Irish republican (1902–2007)

Daniel Keating (Dónal Céitinn, 2 January 1902 – 2 October 2007) was a lifelong Irish republican and former president of the Republican Sinn Féin. At the time of his death, he was Ireland's oldest man and the last surviving veteran of the Irish War of Independence.

==Republican activity==

Keating joined Fianna Éireann in 1918. In 1920, during the Irish War of Independence, he joined the Boherbee B Company, 3rd Battalion, 1st Kerry Brigade, Irish Republican Army (IRA). He first bought a firearm for one pound from a Liverpool Irish soldier of the British Army in a public house, in which he worked. Keating joined fellow Irish Republicans at Farmers Bridge near Tralee including Johnny Connor.
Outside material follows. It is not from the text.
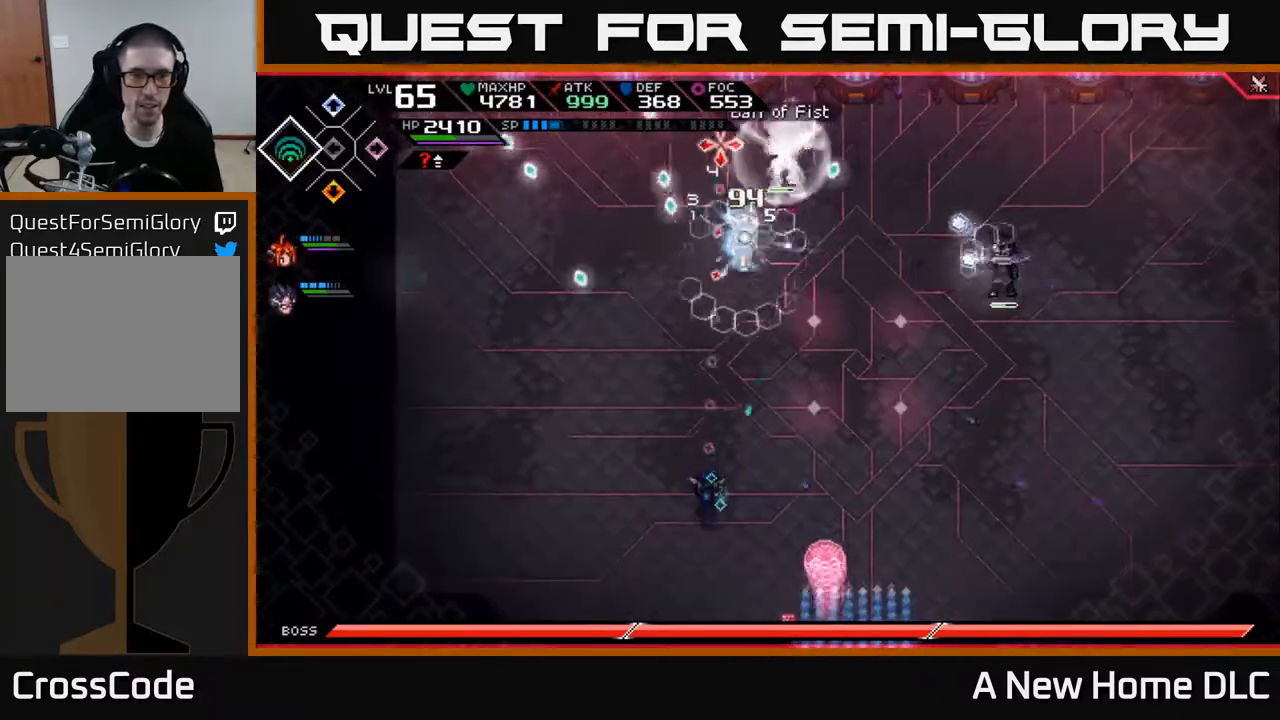
{"buttons": [], "left_stick": "down-left", "right_stick": "up-right", "events": [[117, "right_stick", "up-right"], [217, "left_stick", "left"], [317, "left_stick", "down-left"]]}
On 21 April 1921, Royal Irish Constabulary (RIC) Constable Denis O'Loughlin was shot dead in Knightly's public house in Tralee. Keating, Jimmy O'Connor and Percy Hanafin were suspected of the killing, and were forced to go on the run. On 1 June, Keating was involved in an ambush between Castlemaine and Milltown which claimed the lives of five RIC men. On 10 July, a day before the truce between the IRA and British forces, Keating's unit was involved in a gun battle with the British Army near Castleisland. This confrontation resulted in the deaths of four British soldiers and five IRA volunteers.

Keating opposed the 1921 Anglo-Irish Treaty and fought on the anti-treaty side in the Irish Civil War. He was involved in operations in Listowel, Kerry, Limerick, and Tipperary, before his column was arrested by Free State Forces. Keating was interned by the Irish Free State government and spent seven months in Maryborough Gaol (renamed as Portlaoise Prison) and the Curragh Camp before being one of the last prisoners released in March 1924.
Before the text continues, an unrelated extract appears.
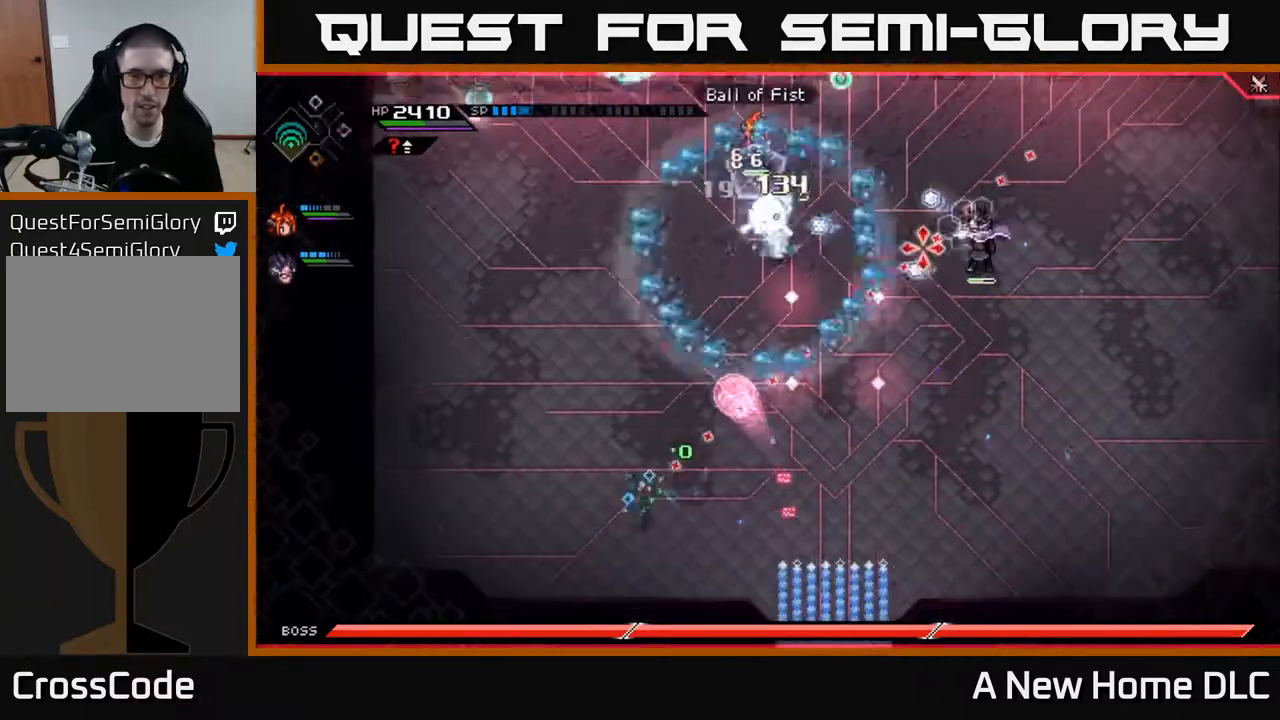
{"buttons": ["L1"], "left_stick": "up-right", "right_stick": "up", "events": [[117, "left_stick", "right"], [367, "left_stick", "up-right"], [417, "right_stick", "up"], [433, "L1", "down"]]}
In 1933, he was involved in an attempt to assassinate the leader of the Irish Blueshirts, Eoin O'Duffy, during a visit to County Kerry. The attack was to happen at Ballyseedy, where Free State forces had carried out the Ballyseedy massacre during the Irish Civil War. However, the plot failed when the person travelling with O'Duffy refused to divulge what car the latter would be travelling in.

Keating remained an IRA member for a long time after the Civil War. He was arrested several times during the 1930s on various charges relating to his Irish republican activities and in 1935 he was sentenced to 12 months in Mountjoy Prison.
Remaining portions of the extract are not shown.